--- MATERIAL FOR THE TASK ---
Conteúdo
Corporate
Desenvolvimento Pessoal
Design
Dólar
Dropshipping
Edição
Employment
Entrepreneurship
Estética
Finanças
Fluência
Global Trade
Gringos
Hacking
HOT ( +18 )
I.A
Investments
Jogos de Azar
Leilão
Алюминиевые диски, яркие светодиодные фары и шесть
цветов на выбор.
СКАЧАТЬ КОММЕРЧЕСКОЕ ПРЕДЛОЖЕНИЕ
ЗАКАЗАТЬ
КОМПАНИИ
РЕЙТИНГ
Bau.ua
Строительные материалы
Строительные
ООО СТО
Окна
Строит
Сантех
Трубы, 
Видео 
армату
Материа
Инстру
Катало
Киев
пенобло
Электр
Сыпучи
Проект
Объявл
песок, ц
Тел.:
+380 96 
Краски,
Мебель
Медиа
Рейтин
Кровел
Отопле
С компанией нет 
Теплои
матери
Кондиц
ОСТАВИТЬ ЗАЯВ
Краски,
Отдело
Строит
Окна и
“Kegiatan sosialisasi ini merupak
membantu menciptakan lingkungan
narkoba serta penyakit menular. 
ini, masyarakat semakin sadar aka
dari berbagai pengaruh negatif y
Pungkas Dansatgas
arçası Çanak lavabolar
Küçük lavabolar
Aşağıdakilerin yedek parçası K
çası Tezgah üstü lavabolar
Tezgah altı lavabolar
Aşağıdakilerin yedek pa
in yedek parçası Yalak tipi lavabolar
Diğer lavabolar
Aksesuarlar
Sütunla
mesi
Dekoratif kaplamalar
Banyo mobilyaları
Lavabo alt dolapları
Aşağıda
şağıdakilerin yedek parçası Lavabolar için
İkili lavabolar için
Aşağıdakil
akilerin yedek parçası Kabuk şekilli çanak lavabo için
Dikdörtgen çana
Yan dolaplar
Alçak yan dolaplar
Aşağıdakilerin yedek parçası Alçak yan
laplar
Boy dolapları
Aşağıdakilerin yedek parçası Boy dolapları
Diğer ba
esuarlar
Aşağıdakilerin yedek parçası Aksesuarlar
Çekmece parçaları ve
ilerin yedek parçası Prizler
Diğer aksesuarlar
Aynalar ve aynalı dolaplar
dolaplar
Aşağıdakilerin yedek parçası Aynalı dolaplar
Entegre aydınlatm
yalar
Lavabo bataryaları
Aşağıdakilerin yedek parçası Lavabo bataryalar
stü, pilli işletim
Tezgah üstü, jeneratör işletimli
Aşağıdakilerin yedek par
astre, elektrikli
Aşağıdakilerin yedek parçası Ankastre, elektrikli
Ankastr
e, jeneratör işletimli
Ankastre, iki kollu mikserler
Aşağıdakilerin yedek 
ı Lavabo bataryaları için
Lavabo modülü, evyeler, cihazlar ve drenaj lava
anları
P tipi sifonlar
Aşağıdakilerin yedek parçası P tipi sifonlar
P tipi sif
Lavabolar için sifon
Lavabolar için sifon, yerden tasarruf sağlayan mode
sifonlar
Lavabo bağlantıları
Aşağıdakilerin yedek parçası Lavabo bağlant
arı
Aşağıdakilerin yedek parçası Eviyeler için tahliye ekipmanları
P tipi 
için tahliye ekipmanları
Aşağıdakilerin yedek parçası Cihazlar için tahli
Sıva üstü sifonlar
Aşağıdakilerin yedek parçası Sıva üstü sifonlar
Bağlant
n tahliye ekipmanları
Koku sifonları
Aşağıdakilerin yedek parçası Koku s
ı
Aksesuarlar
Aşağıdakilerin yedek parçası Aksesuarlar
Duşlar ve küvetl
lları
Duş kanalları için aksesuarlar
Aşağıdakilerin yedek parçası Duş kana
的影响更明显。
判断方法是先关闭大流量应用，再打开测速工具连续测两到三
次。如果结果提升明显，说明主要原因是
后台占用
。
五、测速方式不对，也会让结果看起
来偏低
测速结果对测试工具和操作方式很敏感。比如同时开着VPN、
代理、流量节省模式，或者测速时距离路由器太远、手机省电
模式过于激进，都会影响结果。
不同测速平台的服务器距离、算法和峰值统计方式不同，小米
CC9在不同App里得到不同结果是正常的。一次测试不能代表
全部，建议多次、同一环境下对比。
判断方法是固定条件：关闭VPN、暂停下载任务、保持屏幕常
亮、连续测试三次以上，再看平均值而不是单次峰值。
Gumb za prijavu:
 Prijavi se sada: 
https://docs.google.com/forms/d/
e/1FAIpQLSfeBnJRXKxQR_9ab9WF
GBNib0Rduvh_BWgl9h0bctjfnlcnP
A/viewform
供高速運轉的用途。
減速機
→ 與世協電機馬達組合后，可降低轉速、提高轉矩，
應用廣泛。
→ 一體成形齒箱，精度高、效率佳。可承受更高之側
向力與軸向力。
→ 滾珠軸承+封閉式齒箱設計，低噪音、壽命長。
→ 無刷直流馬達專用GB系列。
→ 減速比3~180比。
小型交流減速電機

--- WHAT THE TASK REQUIRES ---
The data above must be restated word for word.

--- RESULT OF THE TASK ---
Conteúdo
Corporate
Desenvolvimento Pessoal
Design
Dólar
Dropshipping
Edição
Employment
Entrepreneurship
Estética
Finanças
Fluência
Global Trade
Gringos
Hacking
HOT ( +18 )
I.A
Investments
Jogos de Azar
Leilão
Алюминиевые диски, яркие светодиодные фары и шесть
цветов на выбор.
СКАЧАТЬ КОММЕРЧЕСКОЕ ПРЕДЛОЖЕНИЕ
ЗАКАЗАТЬ
КОМПАНИИ
РЕЙТИНГ
Bau.ua
Строительные материалы
Строительные
ООО СТО
Окна
Строит
Сантех
Трубы, 
Видео 
армату
Материа
Инстру
Катало
Киев
пенобло
Электр
Сыпучи
Проект
Объявл
песок, ц
Тел.:
+380 96 
Краски,
Мебель
Медиа
Рейтин
Кровел
Отопле
С компанией нет 
Теплои
матери
Кондиц
ОСТАВИТЬ ЗАЯВ
Краски,
Отдело
Строит
Окна и
“Kegiatan sosialisasi ini merupak
membantu menciptakan lingkungan
narkoba serta penyakit menular. 
ini, masyarakat semakin sadar aka
dari berbagai pengaruh negatif y
Pungkas Dansatgas
arçası Çanak lavabolar
Küçük lavabolar
Aşağıdakilerin yedek parçası K
çası Tezgah üstü lavabolar
Tezgah altı lavabolar
Aşağıdakilerin yedek pa
in yedek parçası Yalak tipi lavabolar
Diğer lavabolar
Aksesuarlar
Sütunla
mesi
Dekoratif kaplamalar
Banyo mobilyaları
Lavabo alt dolapları
Aşağıda
şağıdakilerin yedek parçası Lavabolar için
İkili lavabolar için
Aşağıdakil
akilerin yedek parçası Kabuk şekilli çanak lavabo için
Dikdörtgen çana
Yan dolaplar
Alçak yan dolaplar
Aşağıdakilerin yedek parçası Alçak yan
laplar
Boy dolapları
Aşağıdakilerin yedek parçası Boy dolapları
Diğer ba
esuarlar
Aşağıdakilerin yedek parçası Aksesuarlar
Çekmece parçaları ve
ilerin yedek parçası Prizler
Diğer aksesuarlar
Aynalar ve aynalı dolaplar
dolaplar
Aşağıdakilerin yedek parçası Aynalı dolaplar
Entegre aydınlatm
yalar
Lavabo bataryaları
Aşağıdakilerin yedek parçası Lavabo bataryalar
stü, pilli işletim
Tezgah üstü, jeneratör işletimli
Aşağıdakilerin yedek par
astre, elektrikli
Aşağıdakilerin yedek parçası Ankastre, elektrikli
Ankastr
e, jeneratör işletimli
Ankastre, iki kollu mikserler
Aşağıdakilerin yedek 
ı Lavabo bataryaları için
Lavabo modülü, evyeler, cihazlar ve drenaj lava
anları
P tipi sifonlar
Aşağıdakilerin yedek parçası P tipi sifonlar
P tipi sif
Lavabolar için sifon
Lavabolar için sifon, yerden tasarruf sağlayan mode
sifonlar
Lavabo bağlantıları
Aşağıdakilerin yedek parçası Lavabo bağlant
arı
Aşağıdakilerin yedek parçası Eviyeler için tahliye ekipmanları
P tipi 
için tahliye ekipmanları
Aşağıdakilerin yedek parçası Cihazlar için tahli
Sıva üstü sifonlar
Aşağıdakilerin yedek parçası Sıva üstü sifonlar
Bağlant
n tahliye ekipmanları
Koku sifonları
Aşağıdakilerin yedek parçası Koku s
ı
Aksesuarlar
Aşağıdakilerin yedek parçası Aksesuarlar
Duşlar ve küvetl
lları
Duş kanalları için aksesuarlar
Aşağıdakilerin yedek parçası Duş kana
的影响更明显。
判断方法是先关闭大流量应用，再打开测速工具连续测两到三
次。如果结果提升明显，说明主要原因是
后台占用
。
五、测速方式不对，也会让结果看起
来偏低
测速结果对测试工具和操作方式很敏感。比如同时开着VPN、
代理、流量节省模式，或者测速时距离路由器太远、手机省电
模式过于激进，都会影响结果。
不同测速平台的服务器距离、算法和峰值统计方式不同，小米
CC9在不同App里得到不同结果是正常的。一次测试不能代表
全部，建议多次、同一环境下对比。
判断方法是固定条件：关闭VPN、暂停下载任务、保持屏幕常
亮、连续测试三次以上，再看平均值而不是单次峰值。
Gumb za prijavu:
 Prijavi se sada: 
https://docs.google.com/forms/d/
e/1FAIpQLSfeBnJRXKxQR_9ab9WF
GBNib0Rduvh_BWgl9h0bctjfnlcnP
A/viewform
供高速運轉的用途。
減速機
→ 與世協電機馬達組合后，可降低轉速、提高轉矩，
應用廣泛。
→ 一體成形齒箱，精度高、效率佳。可承受更高之側
向力與軸向力。
→ 滾珠軸承+封閉式齒箱設計，低噪音、壽命長。
→ 無刷直流馬達專用GB系列。
→ 減速比3~180比。
小型交流減速電機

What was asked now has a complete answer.